By Dylan Disseno
Previously unpublished design plans for the Domain on Riverside in Austin show that the developers at Presidium Group intend to destroy the Parke Green shopping center at the Northeast corner of Riverside Dr. and Pleasant Valley Rd, a primary road intersection in the area. Parke Green contains many businesses frequented by the local working class and oppressed nations of the area, including Los Mangos Ice Cream, Taqueria La Chiapaneca, El Pollo Rico, Little Caesars, as well as Planet Fitness, a Chevron gas station and several other stores and salons.
Previous design plans presented for the Domain on Riverside have shown the Parke Green shopping center left intact, but the image received by Incendiary shows otherwise. Typically, developers will publish their latest layouts as a way to build up anticipation, but the risk of provoking even greater uproar to the already despised project may explain Presidium’s reluctance to release these most recent plans.
In addition to the transformation of Parke Green, the plans include a reference to a “Future Transit Plaza” located at Riverside Dr. and Pleasant Valley Rd. CapMetro, Austin’s public transportation provider, has discussed making changes to transit routes in the area and is pushing for a transit bond in 2020, but there are currently no finalized plans. Transit projects often develop in conjunction with gentrification to facilitate private interests.
After a year of militant protests to its development, Presidium has been forced to be cautious as it proceeds, fearing even greater backlash from the people of Riverside who patronize the area and who are fighting back against gentrification. The shopping center still has many businesses that are affordable to the working class and relevant to the community, especially the many immigrants from Mexico living in the area.
Incendiary spoke with Jenny, the owner of Taqueria La Chiapaneca, a Mexican food trailer set up next to the Chevron gas station. She and her husband, who also works construction, run the trailer, which she said is popular with local families and many students who endearingly refer to her as, “the lady that feeds us tacos.” She said she would love to make her spot more welcoming, with a built porch, but the lot owner has told her that he’s considering offers on the land and it wouldn’t be worth the investment.
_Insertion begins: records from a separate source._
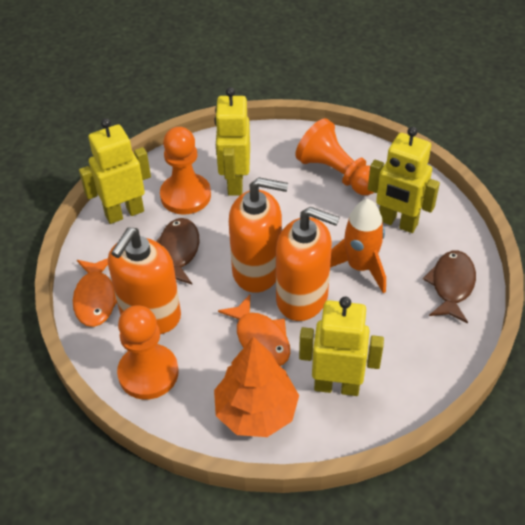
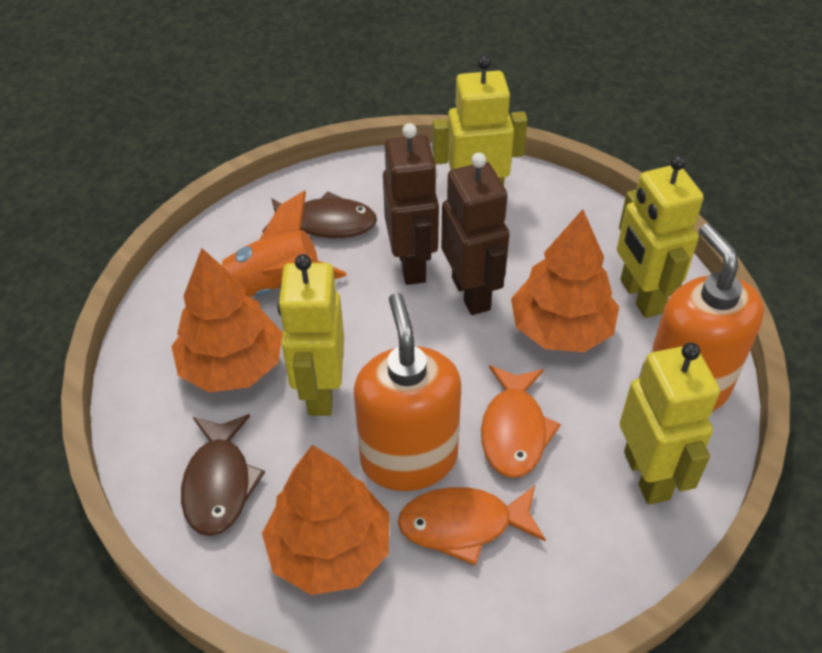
brown robot: 0 -> 2
orange pawn: 3 -> 0
orange soap dispenser: 3 -> 2
orange tree: 1 -> 3

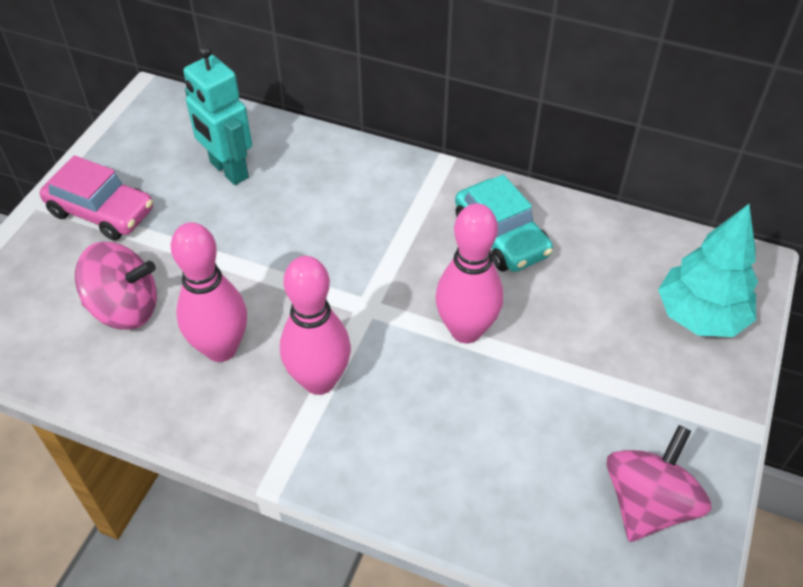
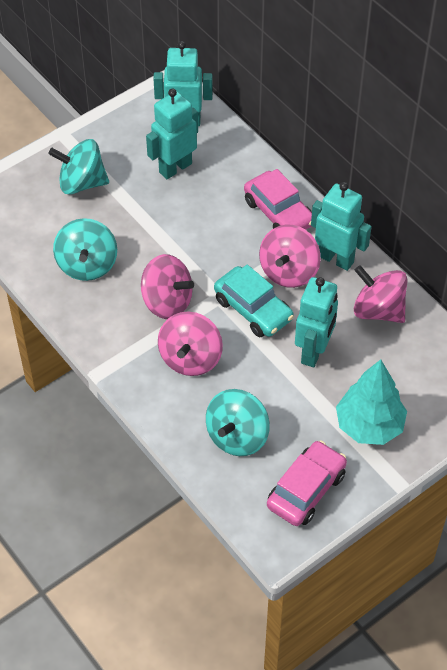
pink bowling pin: 3 -> 0
pink car: 1 -> 2
pink spinning top: 2 -> 4
turquoise robot: 1 -> 4
turquoise spinning top: 0 -> 3

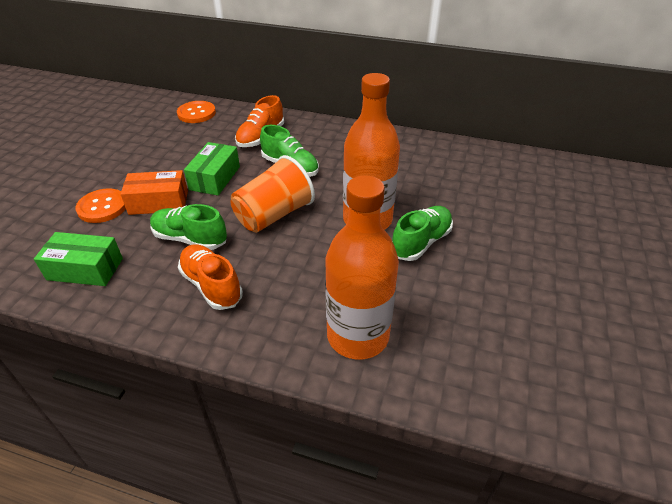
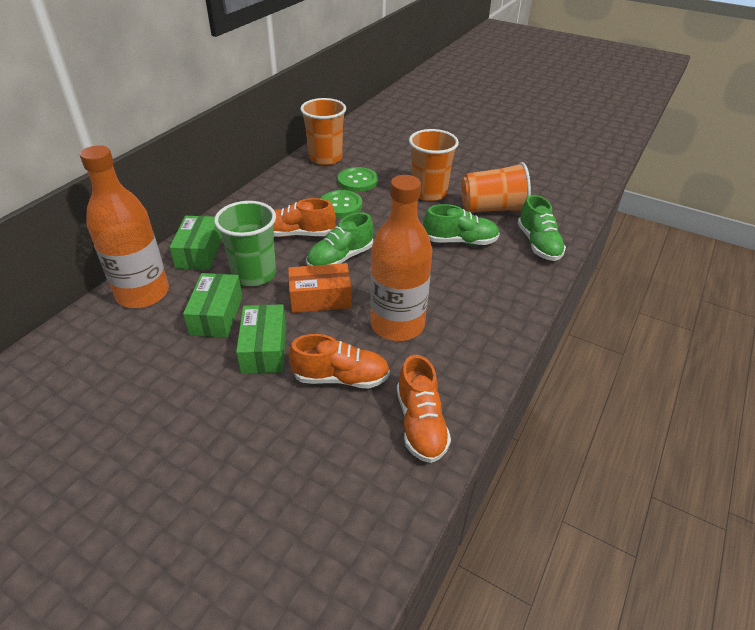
green box: 2 -> 3
green button: 0 -> 2
green cup: 0 -> 1
orange button: 2 -> 0
orange cup: 1 -> 3
orange shoe: 2 -> 3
She said the Domain on Riverside is going, “to take away a lot of opportunities for working people to provide for other working people in the neighborhood,” and that, ”Places would get replaced by expensive restaurants, not for working people.”
Tearing down Parke Green for the Domain on Riverside would be another major step in the gentrification of East Riverside. For over a year and a half, revolutionary organization Defend Our Hoodz (DOH) has led the community in a fierce struggle that has slowed down the luxury project, taking over 20 arrests as the city has tried to repress their fight. If built, the project would replace the Quad, Town Lake, and Ballpark North apartments, and now potentially the Parke Green shopping center, with 4700 luxury condos, 4 million square feet of office space, 500,000 square feet of retail, and 600 hotel rooms, none of which are intended to serve the working class population of Riverside.
Presidium Group quietly purchased four of the five lots in the Parke Green shopping center on November 30, 2018 through a company named East Riverside Retail, LLC. Only the Chevron gas station lot has yet to be purchased by the developers. This information corroborates the intentions behind the previously unpublished plans.
Other properties near the Domain on Riverside project have also been purchased by speculator developers in the past year. Endeavor Real Estate Group bought the Dollar General lot on Pleasant Valley in March, and in December Armbrust & Brown PLLC, the law firm representing Presidium in their rezoning case, purchased 1410 S Pleasant Valley, the empty lot between The Food Spot and Waterloo Flats apartment complex.
Travis County Appraisal records indicate that many properties along South Pleasant Valley have greatly increased in value since 2018, including the 1410 S Pleasant Valley lot, which more than doubled. The plot at 1600 S Pleasant Valley, also owned by Presidium, has more than tripled in value, and was very briefly the site of the Pop Up Riverside Arts District before being shut down by repeated protests from DOH.
The newly revealed design plans and recent land purchases in the area make it clear to Riverside residents that capitalists want every piece of the working class community of East Riverside, and their city council servants are ready to serve it up to them on a silver platter. The Mayor and city council, most of whom have received financial backing from the Domain on Riverside developers, have voted to approve the rezoning on the previous two votes, and its possible they will give the green light for the project at their next council meeting on October 17, when the final vote on the project will take place.
DOH and Riverside residents are planning to rally once again against this luxury monstrosity. Regardless of how the vote goes, they will continue to fight the Domain on Riverside and any redevelopment of the apartments.